Here, we will discuss recursive feature elimination based on random forest, due to its immense popularity in industry (and academic literature). As mentioned in the slides, the two most important packages are: varSelRF and Boruta.
p_load(varSelRF, Boruta)
# varSelRF ?varSelRF vars.drop.frac = 0.20, the fraction of
# variables dropped in each iteration, the higher this
# number, the more aggressive the feature selection Can be
# compared to a learning rate parameter in neural nets
# ntree = the number of trees in the first forest (like in
# randomForest) ntreeIterat = the number of trees to use in
# the subsequent forests It has been shown that more
# iterations do not lead to a better performance
rf_vsrf <- varSelRF(train_final[, !names(train_final) %in% c("churn",
"CustomerID")], train_final$churn, vars.drop.frac = 0.2,
ntree = 500, ntreeIterat = 100)
(varsel_vsrf <- rf_vsrf$selected.vars)## [1] "NetFormulaPrice_mean" "PaymentDate_rec"
## [3] "RenewalDate_rec" "StartDate_rec"
## [5] "woe_ZIP"# As an exercise you can play around with the parameters
# and see what happens
# Boruta ?Boruta doTrace = 0 means no tracing, 1 means
# reporting decision about each attribute as soon as it is
# justified, 2 means the same as 1, plus reporting each
# importance source run, 3 means the same as 2, plus
# reporting of hits assigned to yet undecided attributes.
(rf_boruta <- Boruta(train_final[, !names(train_final) %in% c("churn",
"CustomerID")], train_final$churn, doTrace = 0))## Boruta performed 99 iterations in 38.28913 secs.
## 18 attributes confirmed important:
## FormulaDiscount_mean,
## GrossFormulaPrice_mean, NbrNewspapers_mean,
## NbrStart_mean, NetFormulaPrice_mean and 13
## more;
## 26 attributes confirmed unimportant:
## District_1, District_2, District_4,
## District_5, District_6 and 21 more;
## 2 tentative attributes left: Age,
## ProductDiscount_mean;# Algorithm stops when only Confirmed attributes are left,
# or when it reaches maxRuns importance source runs. If
# the second scenario occurs, some attributes may be left
# without a decision. They are claimed Tentative. You may
# try to extend maxRuns or lower pValue to clarify them,
# but in some cases their importances do fluctuate too much
# for Boruta to converge
# Another fix can be to use the TentativeRoughFix function,
# which performs a weaker significance test
# To get a nice overview of the important and signficant
# variables, you can make a plot
# green = confirmed, yellow = tentative, red = rejected,
# blue = shadow
plot(rf_boruta)

### Description of the task
In the random forest feature selection walkthrough, explain in one to three sentences why Boruta can end with some attributes labeled Tentative.

### Data shown
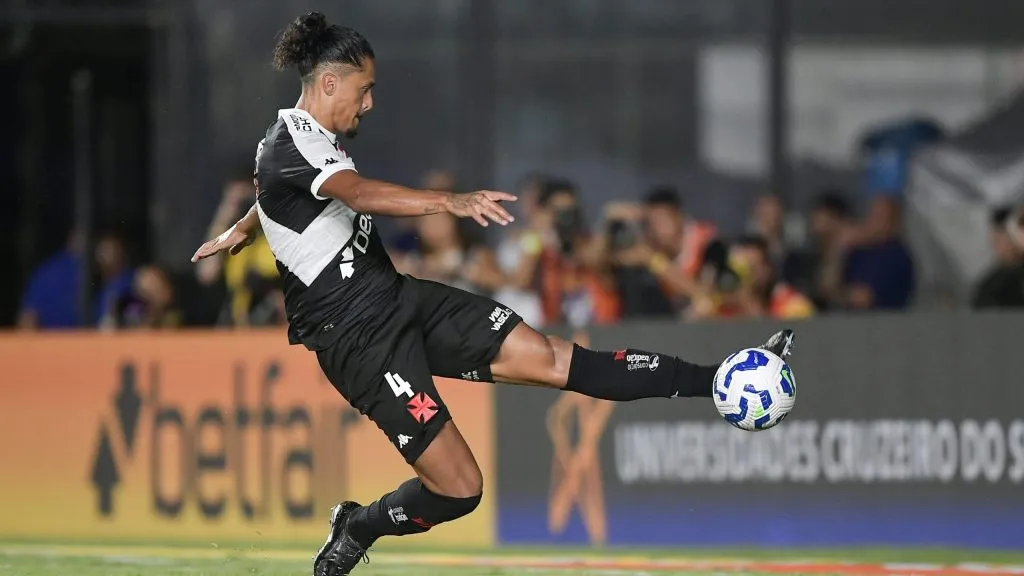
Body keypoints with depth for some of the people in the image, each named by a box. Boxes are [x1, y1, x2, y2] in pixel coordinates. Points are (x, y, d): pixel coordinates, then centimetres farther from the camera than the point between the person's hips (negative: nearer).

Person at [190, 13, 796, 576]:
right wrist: (451, 202, -51)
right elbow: (359, 193, -38)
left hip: (400, 297, 9)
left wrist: (241, 230, 58)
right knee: (458, 488, -11)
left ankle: (715, 384, -9)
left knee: (547, 357, -4)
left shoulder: (314, 140, 13)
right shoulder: (289, 148, -18)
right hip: (358, 336, -9)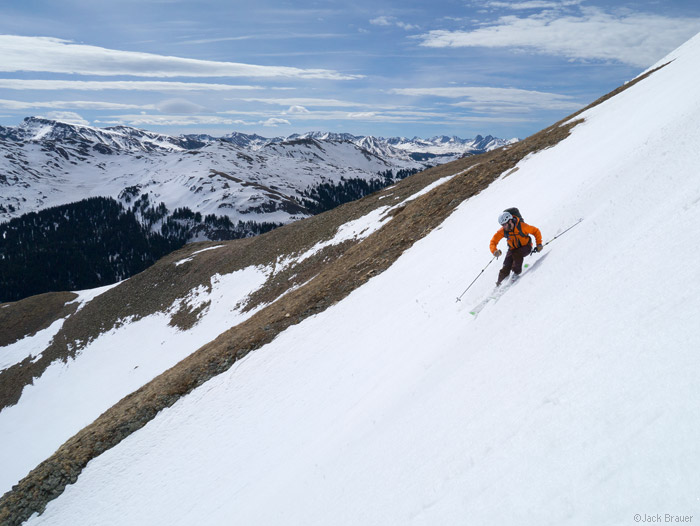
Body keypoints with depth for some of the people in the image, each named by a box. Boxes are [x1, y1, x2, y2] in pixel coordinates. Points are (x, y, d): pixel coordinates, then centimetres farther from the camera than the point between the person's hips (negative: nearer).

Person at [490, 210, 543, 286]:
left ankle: (516, 272, -16)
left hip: (526, 247, -2)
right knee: (506, 266, -15)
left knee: (517, 254, -34)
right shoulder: (502, 231, -18)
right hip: (513, 249, 3)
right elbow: (493, 242, -14)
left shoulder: (522, 226, -26)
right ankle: (500, 282, -1)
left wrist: (539, 244, -20)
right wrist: (495, 251, -34)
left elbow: (536, 231, -12)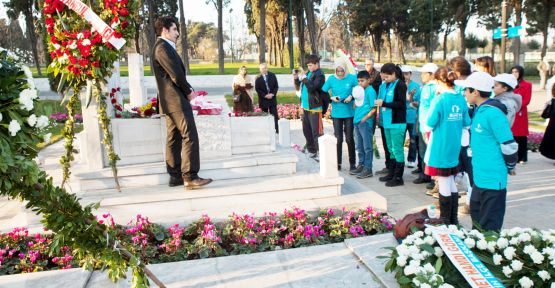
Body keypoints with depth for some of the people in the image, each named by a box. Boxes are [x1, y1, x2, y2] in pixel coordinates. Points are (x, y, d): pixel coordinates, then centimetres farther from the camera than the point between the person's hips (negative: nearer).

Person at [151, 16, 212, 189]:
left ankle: (175, 176, 14)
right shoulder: (162, 48, -13)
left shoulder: (164, 47, 20)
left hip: (170, 101, 11)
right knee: (190, 136, -11)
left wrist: (186, 89, 4)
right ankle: (190, 177, -11)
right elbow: (176, 75, -18)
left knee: (174, 138, 10)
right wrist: (189, 91, -5)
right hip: (176, 100, -11)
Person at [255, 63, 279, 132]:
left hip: (272, 98, 2)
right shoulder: (258, 78, -2)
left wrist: (273, 94, -10)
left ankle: (276, 129, 5)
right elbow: (257, 89, -4)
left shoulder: (272, 75, 5)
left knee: (275, 115, 0)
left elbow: (276, 86, 5)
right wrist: (265, 95, -13)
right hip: (263, 99, -2)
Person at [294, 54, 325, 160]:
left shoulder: (320, 75, -9)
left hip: (314, 108, -8)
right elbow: (298, 88, 16)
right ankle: (312, 150, 28)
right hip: (305, 107, 8)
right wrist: (296, 78, 0)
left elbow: (312, 87, -22)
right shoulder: (308, 73, 13)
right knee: (306, 130, 15)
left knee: (316, 132, -7)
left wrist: (304, 77, -17)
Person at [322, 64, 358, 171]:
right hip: (336, 113, 1)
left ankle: (352, 163, 17)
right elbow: (323, 92, 4)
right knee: (338, 138, 6)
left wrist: (352, 96, -14)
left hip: (349, 113, -1)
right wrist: (331, 98, -12)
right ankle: (337, 163, 17)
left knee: (349, 138, 6)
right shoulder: (331, 79, -1)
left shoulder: (352, 78, -7)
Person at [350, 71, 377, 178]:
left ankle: (368, 169, 4)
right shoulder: (359, 90, 13)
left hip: (365, 122, -8)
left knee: (367, 147, -1)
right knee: (359, 146, 16)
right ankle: (361, 165, 28)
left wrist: (365, 118, -15)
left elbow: (374, 108, -14)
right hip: (357, 121, 8)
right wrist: (355, 101, -1)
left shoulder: (370, 91, -10)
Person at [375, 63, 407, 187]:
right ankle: (391, 173, 26)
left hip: (397, 122, -7)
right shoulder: (384, 85, 10)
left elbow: (401, 104, -17)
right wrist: (379, 103, 2)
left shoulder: (400, 85, -10)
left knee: (397, 150, -2)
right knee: (391, 149, 16)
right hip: (387, 122, 8)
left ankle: (398, 178, 4)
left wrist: (384, 103, -19)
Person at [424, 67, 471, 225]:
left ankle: (445, 222, 14)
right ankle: (453, 221, 26)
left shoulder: (440, 100, -17)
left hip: (440, 148, -6)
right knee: (451, 184, 17)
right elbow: (466, 123, 9)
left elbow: (430, 123, -15)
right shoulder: (461, 99, 3)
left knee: (444, 185, 3)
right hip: (454, 149, 6)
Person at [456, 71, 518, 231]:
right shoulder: (479, 110, 9)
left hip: (492, 180, -10)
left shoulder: (493, 113, -20)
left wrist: (510, 167, -5)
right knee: (476, 218, 23)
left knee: (489, 227, 2)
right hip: (480, 176, 10)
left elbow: (509, 145, -18)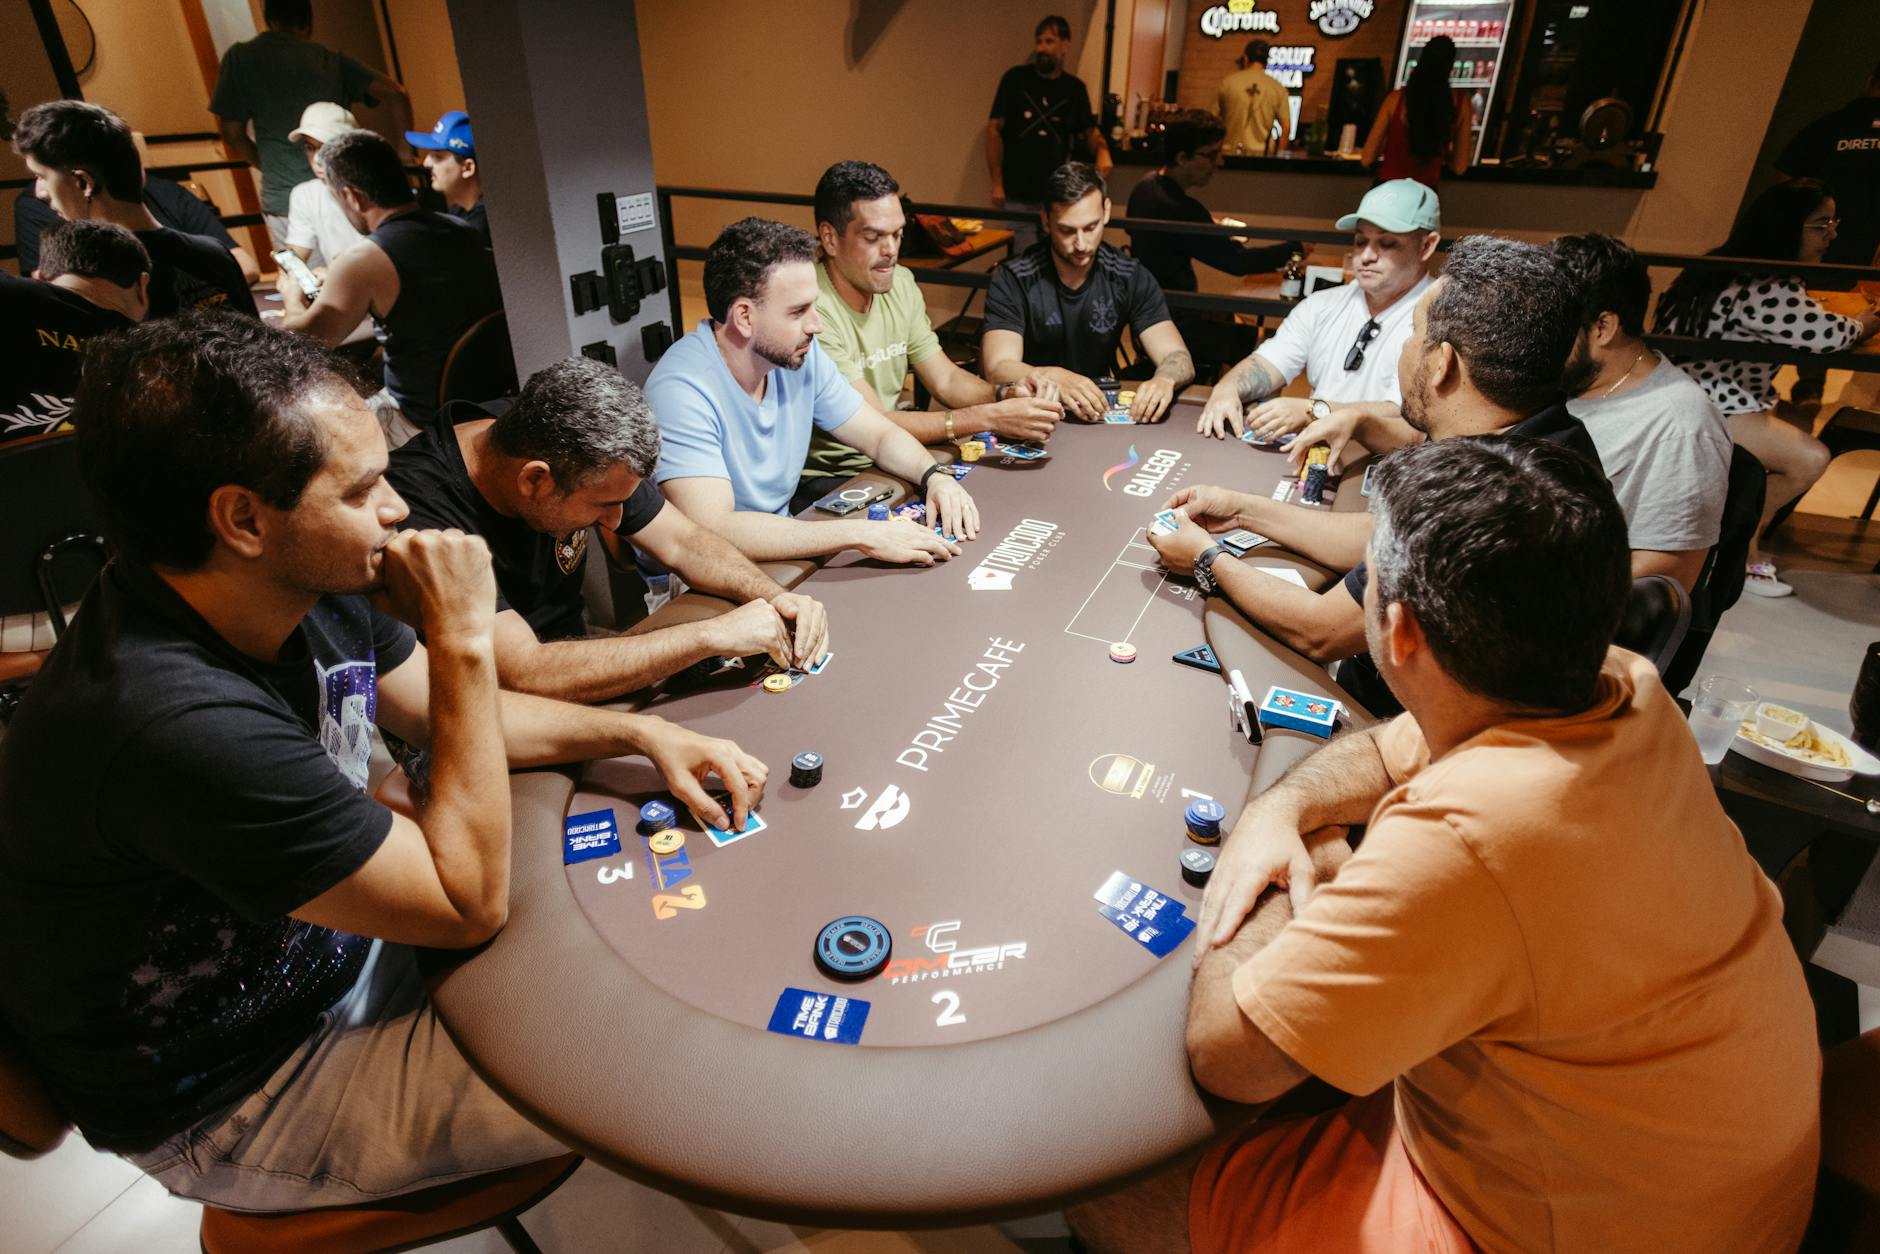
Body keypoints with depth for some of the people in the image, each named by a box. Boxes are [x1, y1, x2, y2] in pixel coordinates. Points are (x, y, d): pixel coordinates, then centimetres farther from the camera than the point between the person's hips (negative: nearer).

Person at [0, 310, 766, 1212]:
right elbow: (470, 905, -29)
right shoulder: (174, 723, -38)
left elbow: (452, 716, 6)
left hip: (338, 951, 7)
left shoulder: (307, 589, -12)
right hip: (231, 1101, -7)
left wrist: (641, 733, -5)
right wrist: (463, 639, -32)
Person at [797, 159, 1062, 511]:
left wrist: (1007, 393, -13)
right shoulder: (812, 309, -22)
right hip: (825, 479, -7)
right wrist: (991, 417, -28)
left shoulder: (900, 284, 4)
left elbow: (946, 380, 8)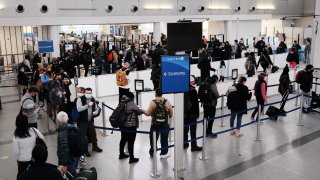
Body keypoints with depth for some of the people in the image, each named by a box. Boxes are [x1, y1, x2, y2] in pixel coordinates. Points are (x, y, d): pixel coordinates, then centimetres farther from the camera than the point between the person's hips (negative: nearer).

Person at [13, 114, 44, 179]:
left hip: (23, 159, -1)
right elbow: (42, 138, -6)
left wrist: (17, 159, 5)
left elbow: (16, 151, -12)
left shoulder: (16, 137, -20)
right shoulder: (33, 130, -19)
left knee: (21, 173, 22)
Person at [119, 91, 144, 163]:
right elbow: (139, 111, -12)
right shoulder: (132, 104, -13)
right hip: (130, 127, -7)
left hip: (123, 126, 8)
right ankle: (131, 158, 5)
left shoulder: (122, 103, 5)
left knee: (123, 140, 20)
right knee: (131, 142, -1)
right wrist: (143, 111, 8)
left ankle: (121, 154, 36)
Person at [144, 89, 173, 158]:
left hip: (155, 125, -1)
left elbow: (148, 113, -8)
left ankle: (152, 152, 31)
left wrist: (143, 111, 11)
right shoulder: (167, 102, -5)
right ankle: (164, 153, 17)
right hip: (165, 125, 1)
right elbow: (171, 114, 2)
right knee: (164, 139, 12)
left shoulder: (153, 102, -11)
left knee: (153, 139, 16)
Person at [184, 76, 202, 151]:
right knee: (193, 130, -1)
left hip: (185, 113, 6)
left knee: (185, 128, 15)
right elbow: (196, 103, -15)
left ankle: (184, 144, 24)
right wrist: (197, 114, -6)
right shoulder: (193, 91, -15)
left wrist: (184, 112, 16)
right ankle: (194, 146, 2)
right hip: (192, 113, -6)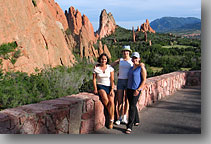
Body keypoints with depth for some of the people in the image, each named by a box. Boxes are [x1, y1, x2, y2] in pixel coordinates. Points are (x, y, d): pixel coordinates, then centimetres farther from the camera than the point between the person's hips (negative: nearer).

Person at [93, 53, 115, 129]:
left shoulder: (110, 68, 1)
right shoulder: (96, 68, 2)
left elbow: (112, 80, -2)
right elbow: (94, 79, 3)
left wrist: (112, 89, -12)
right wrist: (95, 88, -9)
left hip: (109, 86, 1)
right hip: (100, 86, -1)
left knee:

### Exercise solution
Boruta stops either when only Confirmed attributes are left or when it reaches maxRuns importance source runs. If it stops because it reached maxRuns, some attributes may still be without a decision, and those are called Tentative.